Sometimes, even the boss has to deal with a boss.

A CEO’s relationship with his or her board of directors can be challenging, especially if he or she built their own company from scratch and are used to having the final say. Any time you put driven, hard-working, strong-willed people in a room together, differences of opinion are inevitable. But how do you keep those varying points of view from escalating into real conflicts, especially over big decisions like replacing C-suite talent?

It’s important to remember that even the most active and well-intentioned board members aren’t overseeing the day-to-day operations of the company. That’s your job as the CEO. You have perspective and vision that the chairman can’t share from a seat in the boardroom. If you’re getting pushback from your board about a key decision, try using these two strategies to support your case. Make the necessary change, and make BIG happen:

Two Strategies to Take Back Authority

1. Let the numbers talk for you.

Effective companies set big goals, put actionable, measurable steps in place to hit those goals, and track their stats. At the micro level, these numbers help keep your employees motivated and focused on key tasks. At the macro level, if you’re measuring the right numbers, yet your arrows are trending in the wrong directions, then it should be obvious to everyone in that board meeting that a shakeup is necessary.

Your numbers are the facts. While your chairman may love the longtime head of sales, whom you know needs to be replaced, failed targets are hard to argue with. Tactfully remind the board of your shared key objectives and how they’re not being met.

You might say something like, “Look, you said these targets are important to you. We can’t achieve them as long as this person is on my team, so do you want to keep the existing team intact or do you want to go for these targets? Your choice, executive chairman.”

Yes, it’s bold. But you’re never going to make it to chairman of the board yourself someday by being weak.

If your chairman responds, “I want the guy on my team,” then you can say, “Okay, let’s re-evaluate these targets because they’re not attainable. We need to define new ones.” This still leaves your chairman in control, gives him or her all the facts, and it doesn’t come across like you’re trying to mount an insurrection.

Now, that all sounds nice and logical. Unfortunately, it doesn’t always work. Board members are humans too, and they are subject to strong emotional biases that may cloud clear, logical thinking. You could present the most logical, compelling business case for a particular course of action, but still get shot down by the board because emotions can distort the facts. In fact, they might take your boldness and shove you right out the door.

Then what do you do?

Well, you could skip the first strategy and go straight to what I think is the most effective way to handle a controlling board member.

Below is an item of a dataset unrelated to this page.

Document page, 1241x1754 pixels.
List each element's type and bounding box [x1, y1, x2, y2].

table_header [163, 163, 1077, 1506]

2. Get clear on the rules of engagement.

I learned this strategy from my coach who is a former West Point guy. He always said you have to go straight to the horse’s mouth and agree on the rules of engagement. You have to understand your scope of authority as the CEO. What are you empowered to do and decide, and what is left to the board to decide?

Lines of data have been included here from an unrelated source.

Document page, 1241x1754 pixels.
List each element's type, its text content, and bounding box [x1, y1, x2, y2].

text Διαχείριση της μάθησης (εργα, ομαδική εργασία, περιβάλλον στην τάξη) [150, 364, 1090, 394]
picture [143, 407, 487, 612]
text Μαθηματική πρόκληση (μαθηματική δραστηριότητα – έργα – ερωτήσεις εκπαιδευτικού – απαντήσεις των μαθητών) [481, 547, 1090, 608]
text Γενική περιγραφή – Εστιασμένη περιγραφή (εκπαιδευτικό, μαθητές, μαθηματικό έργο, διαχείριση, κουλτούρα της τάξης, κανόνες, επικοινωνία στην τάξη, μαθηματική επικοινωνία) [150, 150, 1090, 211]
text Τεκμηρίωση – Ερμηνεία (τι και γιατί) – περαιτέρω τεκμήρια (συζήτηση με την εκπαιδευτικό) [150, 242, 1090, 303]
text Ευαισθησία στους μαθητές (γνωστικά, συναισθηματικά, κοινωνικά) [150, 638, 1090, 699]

I learned this lesson a second time in my own business. One day, my top guy came to me and said, “Mark, see these pants? These pants aren’t big enough for the two of us, so back off.” I got the message, gave him the room to run his part of the business, and we all thrived.

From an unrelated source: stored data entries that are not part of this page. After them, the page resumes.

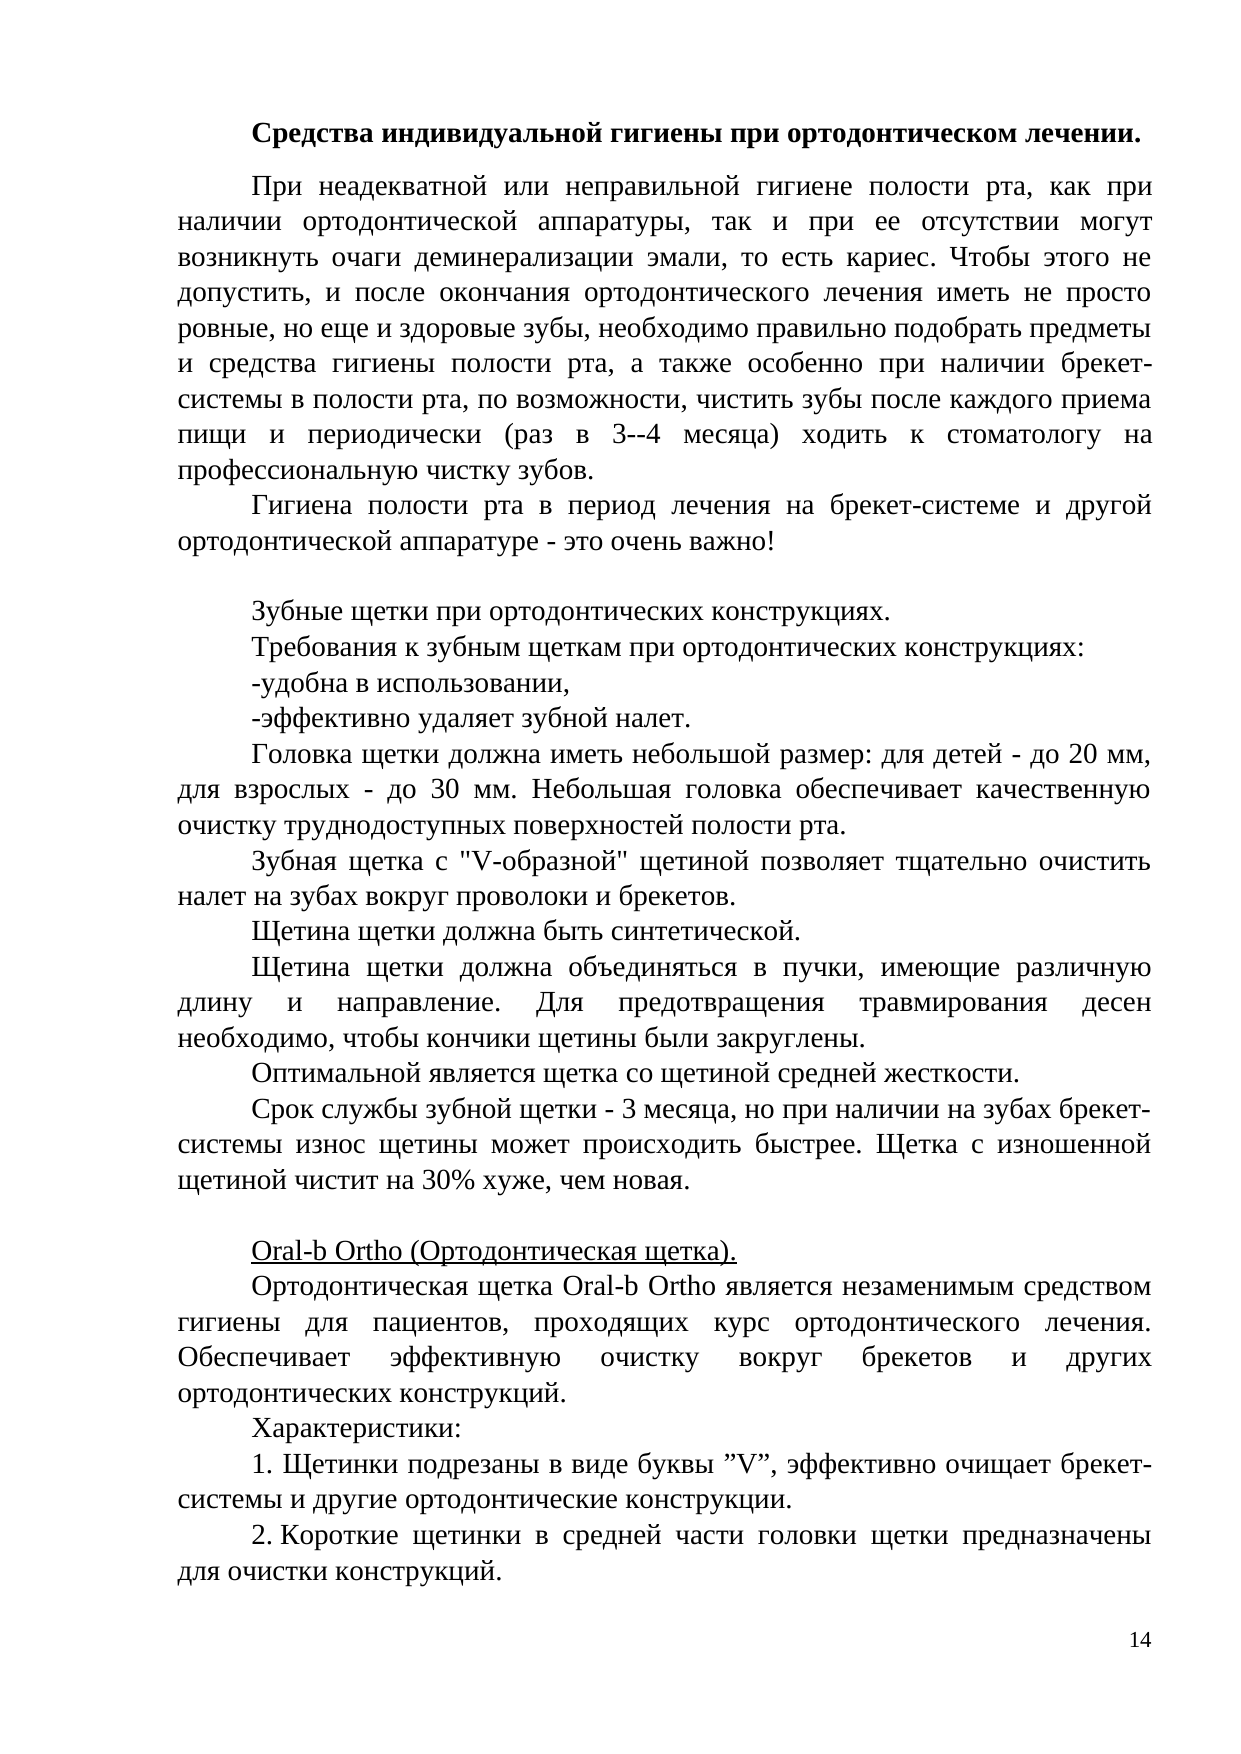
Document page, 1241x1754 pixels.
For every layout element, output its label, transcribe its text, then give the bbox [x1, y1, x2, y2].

text Щетина щетки должна объединяться в пучки, имеющие различную длину и направление. Для предотвращения травмирования десен необходимо, чтобы кончики щетины были закруглены. [177, 949, 1152, 1053]
text Зубная щетка с "V-образной" щетиной позволяет тщательно очистить налет на зубах вокруг проволоки и брекетов. [177, 843, 1152, 912]
text Щетина щетки должна быть синтетической. [251, 914, 1163, 947]
text -эффективно удаляет зубной налет. [251, 700, 1163, 734]
text Требования к зубным щеткам при ортодонтических конструкциях: [251, 629, 1163, 662]
text Ортодонтическая щетка Oral-b Ortho является незаменимым средством гигиены для пациентов, проходящих курс ортодонтического лечения. Обеспечивает эффективную очистку вокруг брекетов и других ортодонтических конструкций. [177, 1268, 1152, 1409]
text При неадекватной или неправильной гигиене полости рта, как при наличии ортодонтической аппаратуры, так и при ее отсутствии могут возникнуть очаги деминерализации эмали, то есть кариес. Чтобы этого не допустить, и после окончания ортодонтического лечения иметь не просто ровные, но еще и здоровые зубы, необходимо правильно подобрать предметы и средства гигиены полости рта, а также особенно при наличии брекет- системы в полости рта, по возможности, чистить зубы после каждого приема пищи и периодически (раз в 3--4 месяца) ходить к стоматологу на профессиональную чистку зубов. [177, 168, 1152, 485]
text Oral-b Ortho (Ортодонтическая щетка). [251, 1233, 1163, 1266]
subtitle Средства индивидуальной гигиены при ортодонтическом лечении. [251, 116, 1163, 149]
text Оптимальной является щетка со щетиной средней жесткости. [251, 1055, 1163, 1089]
list Щетинки подрезаны в виде буквы ”V”, эффективно очищает брекет- системы и другие ортодонтические конструкции. [177, 1446, 1152, 1515]
text Характеристики: [251, 1411, 1163, 1444]
text -удобна в использовании, [251, 665, 1163, 698]
text Зубные щетки при ортодонтических конструкциях. [251, 593, 1163, 626]
list Короткие щетинки в средней части головки щетки предназначены для очистки конструкций. [177, 1517, 1152, 1586]
text Срок службы зубной щетки - 3 месяца, но при наличии на зубах брекет- системы износ щетины может происходить быстрее. Щетка с изношенной щетиной чистит на 30% хуже, чем новая. [177, 1091, 1152, 1196]
text Гигиена полости рта в период лечения на брекет-системе и другой ортодонтической аппаратуре - это очень важно! [177, 487, 1152, 556]
text Головка щетки должна иметь небольшой размер: для детей - до 20 мм, для взрослых - до 30 мм. Небольшая головка обеспечивает качественную очистку труднодоступных поверхностей полости рта. [177, 736, 1152, 841]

If you and the board are not clear on your level of decision making, have the discussion now before an issue rears its ugly head.

This clear rules of engagement strategy works not only for a CEO to Board of Directors relationship, but for all other relationships throughout your C-suite too. For example, it works for CEO to CFO, CEO to COO, CEO to VP of Sales, and so on.

Ultimately, the success or failure of a business rests on the CEO’s shoulders. But if you can work well with your board—and your C-suite can work effectively with each other—you can harness that top-level experience and passion, and focus it on your big goals to make the journey from a big vision to a big reality that much smoother.